Freeman asked him: “Putting it bluntly, did you need to go to the toilet?”
Ferguson replied: “That was very much the case. I had to go somewhere quickly. I was in a rush.”
Ferguson was found not guilty.
Before today’s hearing there was a suggestion that Reina had been driving at 90mph in a residential area, a speed which could have seen him facing a ban at the very least. But once the hearing was underway no mention was made of that speed, perhaps because the prosecution would have no way of proving it. Instead Reina admitted travelling at a speed “in excess of 40 mph”, which meant he could handle the penalties he faced as comfortably as the ones in football shoot-outs.
He was given three points on his licence, and a bill for a total of £330 to cover fines, costs and a victim surcharge.
The incident had taken place back on December 29th of last year, on Menlove Avenue in Woolton, South Liverpool, not far from 26-year-old Pepe’s home. Menlove Avenue is known to many because it was the home of Beatle John Lennon for most of his childhood.

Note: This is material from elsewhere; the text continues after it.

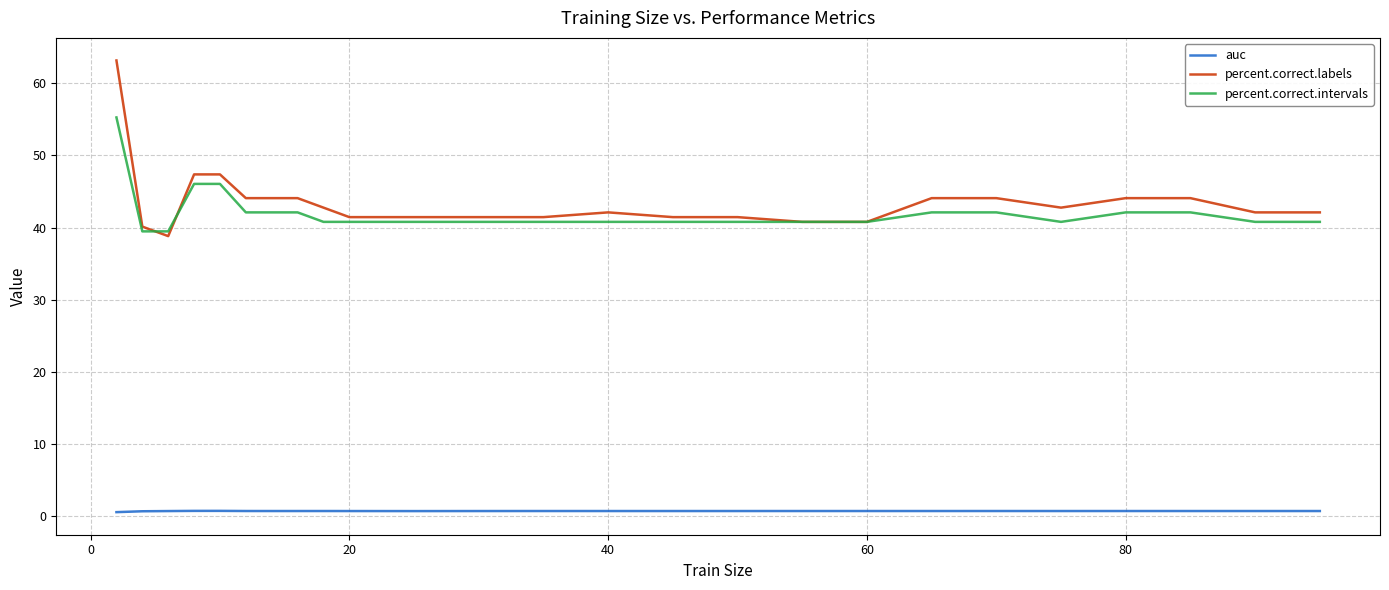

Which series has the widest spread of values?

percent.correct.labels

After the hearing Nick Freeman said: “No speed was mentioned, other than it was in excess of 40mph, which was accepted by the defence.”
As well as Ferguson and now Reina, Freeman’s past successes – most of which come after he has found errors in the police’s involvement in bringing the case to court – include:
- Getting David Beckham a reduction in penalty points, after saying the footballer had been chased by paparazzi.

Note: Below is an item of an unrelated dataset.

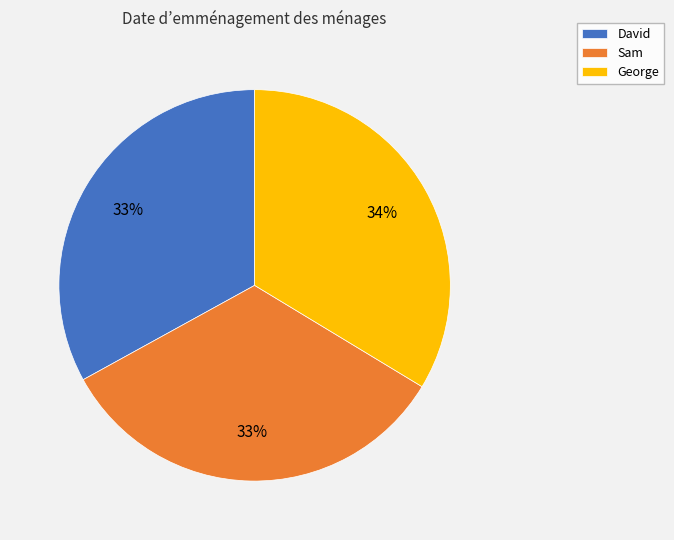

How many slices are in this pie chart?

3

- Defending another Manchester United player – Dwight Yorke. Twice. In the first case he got the court to accept the speed gun used meant evidence from it was inadmissible. The second time saw Yorke admit to a lower speed than he was originally charged over, and in turn lower penalties, after he’d not signed an admission form for the police.
- Still with Manchester United players, Wayne Rooney was cleared of driving without insurance after it was pointed out he’d not been granted an adjournment he’d requested.
- He’s also helped out former Leeds pair Lee Bowyer and Jonathon Woodgate, who were both involved in an earlier trial which saw Woodgate found guilty of affray. Bowyer, a bullet dodged by Liverpool some years ago, got a charge of speeding at 132mph reduced to one of speeding at 99mph on a road with a 70mph limit. He still got a ban, it wasn’t his first speeding offence, but for a much-reduced 42 days. Woodgate had a case of driving at 85mph in a restricted zone dismissed after Freeman proved the police had used inaccurate measurements to calculate his speed.
- Helping Jeremy Clarkson, Top Gear presenter, successfully defend a charge of driving at 82mph in a 50mph zone, because the police had failed to identify the actual driver of the loaned Alfa Romeo – Clarkson was even awarded costs.
- Andrew “Freddie” Flintoff escaped any penalties despite being caught on a speed camera travelling at 87mph in a 50mph zone. Police had taken two days longer than is allowed by law to send their notice to Freddie, meaning the Lancashire and England cricketer could not face any penalties.
- Actor Steve McFadden, snooker star Ronnie O’Sullivan, Golfer Colin Montgomerie and transport boss William Stobart were also successful with Freeman as their representative.
- Not so successful was former Liverpool winger Mark Kennedy, who got a three-year ban, and former West Brom forward Lee Hughes. He was found guilty of causing death by dangerous driving, and sentences to six years in prison.